Requirement
Verbatim reproduction of the entries is required; images must be omitted.
☆ ☆ ☆ ☆ ☆
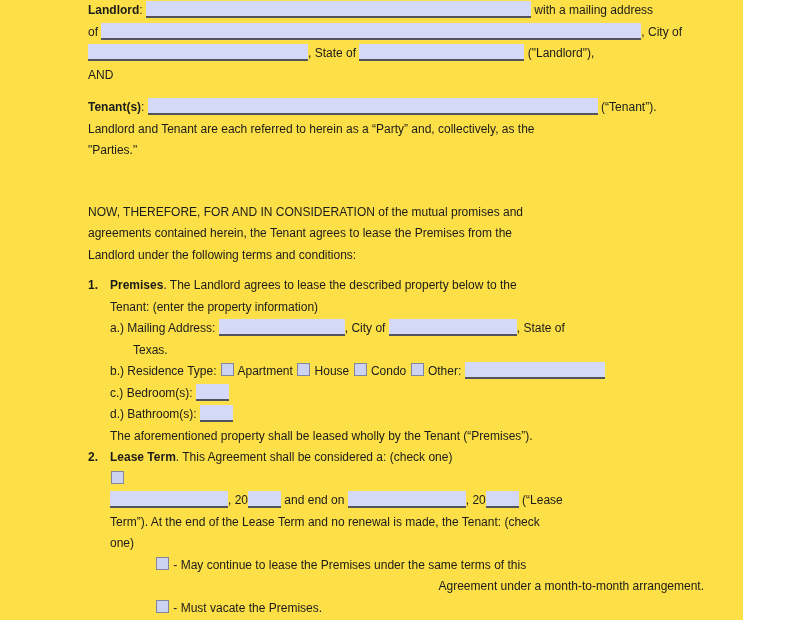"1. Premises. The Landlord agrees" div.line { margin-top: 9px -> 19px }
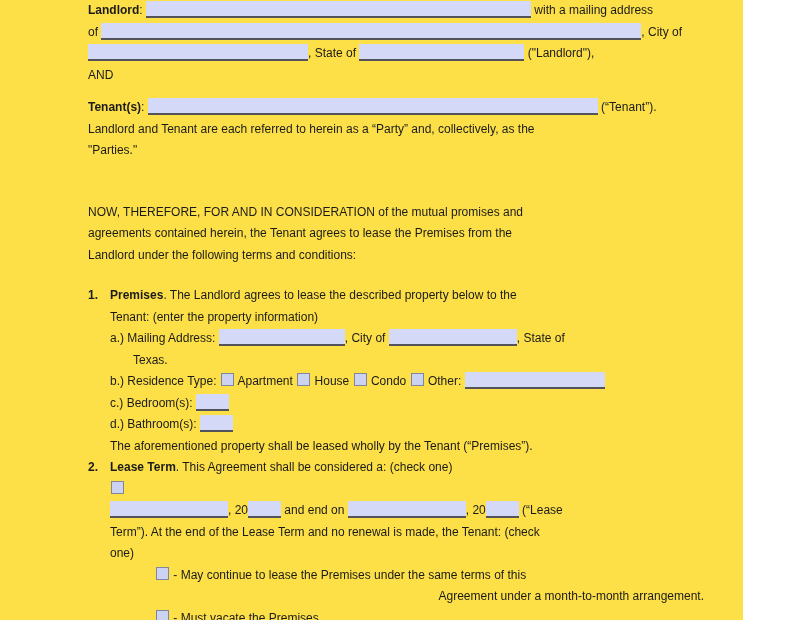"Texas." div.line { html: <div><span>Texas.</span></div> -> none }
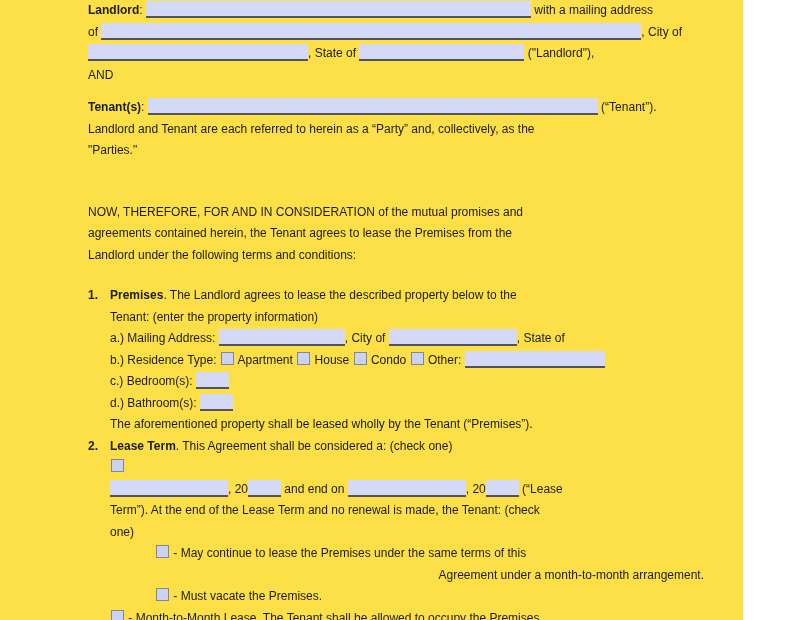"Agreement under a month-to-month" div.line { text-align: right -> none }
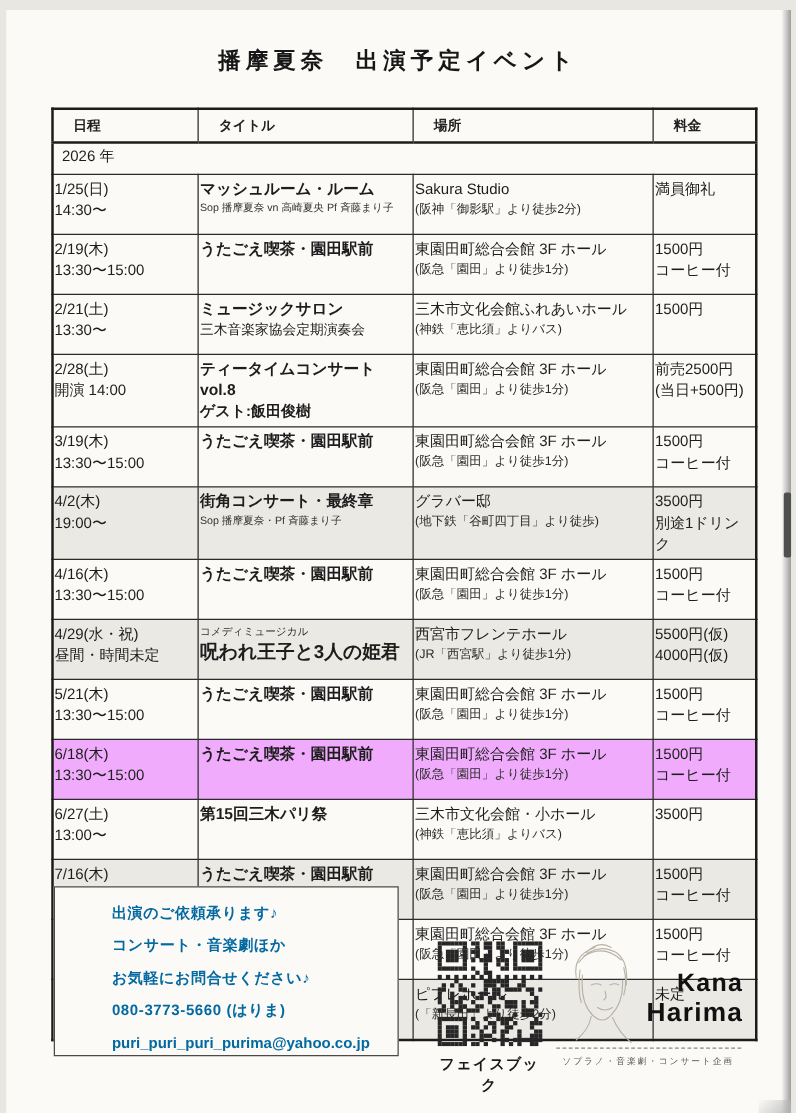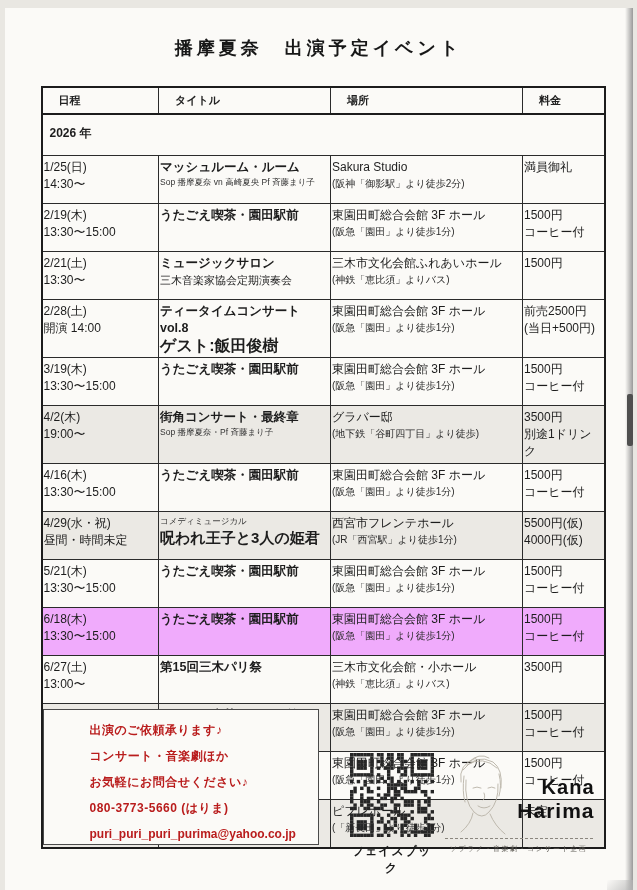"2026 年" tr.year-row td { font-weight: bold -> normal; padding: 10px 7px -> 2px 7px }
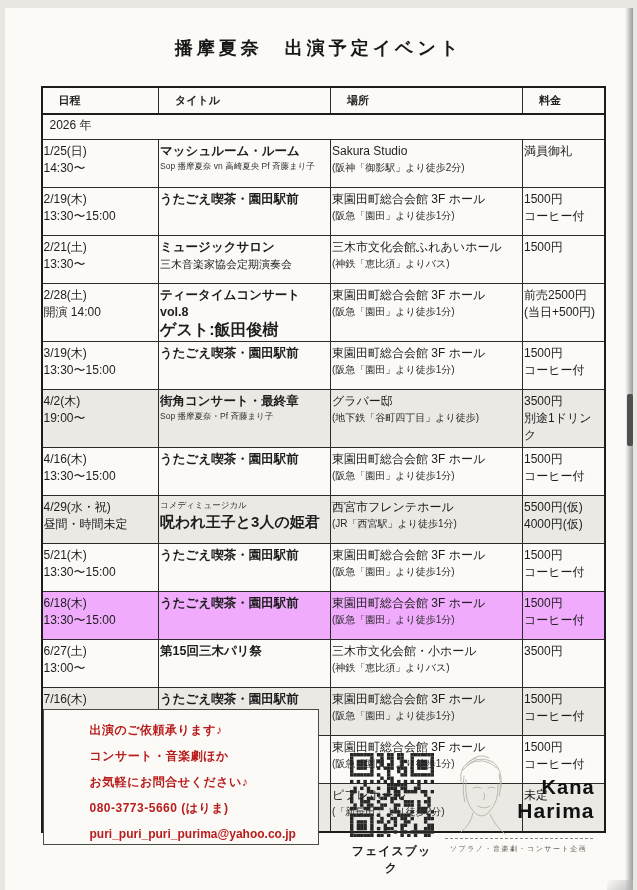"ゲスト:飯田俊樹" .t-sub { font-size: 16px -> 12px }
☆ ☆ ☆ ☆ ☆
Response box
"1. Premises. The Landlord agrees" div.line { margin-top: 9px -> 19px }
"Texas." div.line { html: <div><span>Texas.</span></div> -> none }
"Agreement under a month-to-month" div.line { text-align: right -> none }
"2026 年" tr.year-row td { font-weight: bold -> normal; padding: 10px 7px -> 2px 7px }
"ゲスト:飯田俊樹" .t-sub { font-size: 16px -> 12px }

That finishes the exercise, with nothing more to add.